At the same time, Hun Sen has ruthlessly acted to quash any challenge to the resource networks that sustain him. Since mid-2015 the government has jailed more than 20 people, including parliamentarians from the opposition, human rights activists and land rights campaigners. In July a prominent activist was shot dead at a gas station in Phnom Penh in an attack many saw as politically motivated. (Hun Sen has since promised a “vigorous” investigation into the shooting.)

An entryway to Try Pheap’s Compound. Credit: Sebastian Strangio

The dilemma for Hun Sen, critics say, is that any true reform would undermine the economic base of his power. Forest activist Hardtke says the prime minister was taking money from timber barons like Try Pheap at the same time that he was claiming to be clamping down on the trade–”trying to catch fish with both hands.” As if to illustrate the contradiction, when Try Pheap opened his rubber plantation in Boeng Per in July 2015, Say Sam Al, Hun Sen’s new “reformist” minister of environment, appointed in a reshuffle after the last election, was there to help.

Government officials remain curiously tight-lipped about the secretive mogul. Phay Siphan, a spokesman for the Council of Ministers, as Cambodia’s cabinet is known, says he has requested information from Try Pheap’s company about its business operations to answer reporters’ questions but has received no reply. “I have no idea, my friend,” he says. “He’s a big shot.” Suos Yara, a CPP parliamentarian and party spokesman, says he has “no information about him at all.”

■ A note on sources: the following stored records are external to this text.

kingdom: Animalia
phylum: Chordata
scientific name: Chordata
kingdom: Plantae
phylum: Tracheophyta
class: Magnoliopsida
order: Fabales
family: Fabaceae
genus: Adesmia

People nearby confirm that logging operations have indeed slowed in Boeng Per, largely, they say, because the most valuable trees have already been cut. But Ouch Leng, the environmentalist, has no doubt that Try Pheap’s operations are still active in more remote parts of the country. “Try Pheap hasn’t stopped the timber business–he’s waiting to see the political situation. It’s not true. It’s never true. It’s just political propaganda,” he says.

Either way, old ties continue to bind. In mid-May Try Pheap appeared at the National Institute of Education in Phnom Penh to accept an honorary doctorate in economics from the IIC University of Technology in Cambodia. As the school’s rector praised his contributions to Cambodia’s development, the tycoon stepped onto the stage, wearing a black-and-blue academic gown and mortarboard, as senior government officials looked on.

And who presented him with the framed diploma? Prime Minister Hun Sen.